The Klebers were among the dozens of people in attendance at Thursday’s meeting, which featured representatives of an engineering firm, a law firm specializing in public financing and ODNR.

Officials said the special improvement district, if approved, would feature financing with interest rates that are typically lower than a traditional bank loan. A representative of the law firm said these low interest rates are possible because the loan is considered very secure.

Instead of the special assessment being tied to the property owner, the assessment would be tied to the property itself, which would allow the owner to still sell the property even if the assessment hasn’t been paid off.

The special assessments on property owners’ property tax bills could potentially cover the entire lifespan of the preferred erosion control measure known as ArmorStone. The material is comprised of massive boulders that are engineered in a way that prevents or mitigates erosion both in front and behind the revetment. ArmorStone is being used as part of the city of Euclid’s massive lakefront redevelopment project.

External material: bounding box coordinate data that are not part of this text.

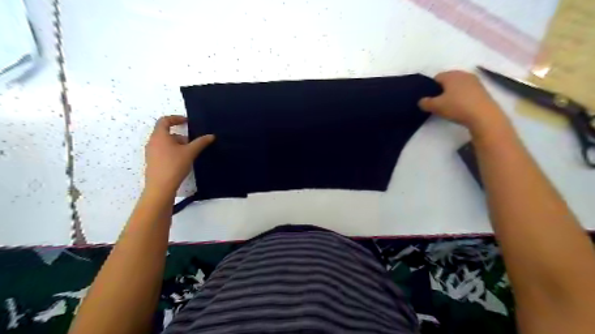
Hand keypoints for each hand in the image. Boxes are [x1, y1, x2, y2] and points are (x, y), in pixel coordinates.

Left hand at [144, 116, 213, 196]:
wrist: (160, 187)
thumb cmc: (174, 165)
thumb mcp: (190, 152)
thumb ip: (201, 142)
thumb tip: (211, 136)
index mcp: (159, 136)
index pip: (164, 120)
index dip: (176, 118)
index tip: (187, 122)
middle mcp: (152, 142)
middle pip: (165, 132)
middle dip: (180, 135)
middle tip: (191, 142)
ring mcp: (150, 152)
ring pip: (164, 143)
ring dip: (177, 144)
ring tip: (188, 153)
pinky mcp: (152, 162)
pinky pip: (162, 151)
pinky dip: (172, 151)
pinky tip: (181, 161)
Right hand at [417, 71, 505, 132]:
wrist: (483, 115)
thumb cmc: (457, 107)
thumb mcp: (435, 107)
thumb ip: (425, 102)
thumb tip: (421, 100)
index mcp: (451, 75)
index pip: (436, 77)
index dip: (430, 87)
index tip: (429, 99)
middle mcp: (463, 74)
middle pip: (448, 80)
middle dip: (442, 89)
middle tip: (438, 102)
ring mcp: (475, 81)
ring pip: (458, 85)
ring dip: (453, 93)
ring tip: (449, 105)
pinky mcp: (482, 90)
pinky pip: (467, 90)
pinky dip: (462, 96)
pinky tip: (461, 107)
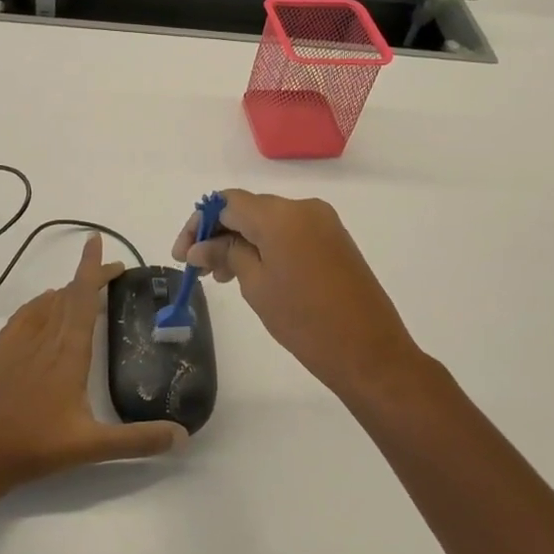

While it has been effective, the material isn’t cheap. The typical estimate for installing ArmorStone is $1000 per linear foot.

Similar projects in Euclid and in Lake County have cost homeowners between $30,000 to $50,000.

“I think the concept of the SID is good overall. It just might be what we need to organize the community and get something done on this erosion problem,” Kleber said.

Thursday’s meeting was the first public hearing and many hurdles still exist. All municipalities that will be included in the SID will have to sign off on it. Additionally, a non-profit would need to be created in order to administer the special district.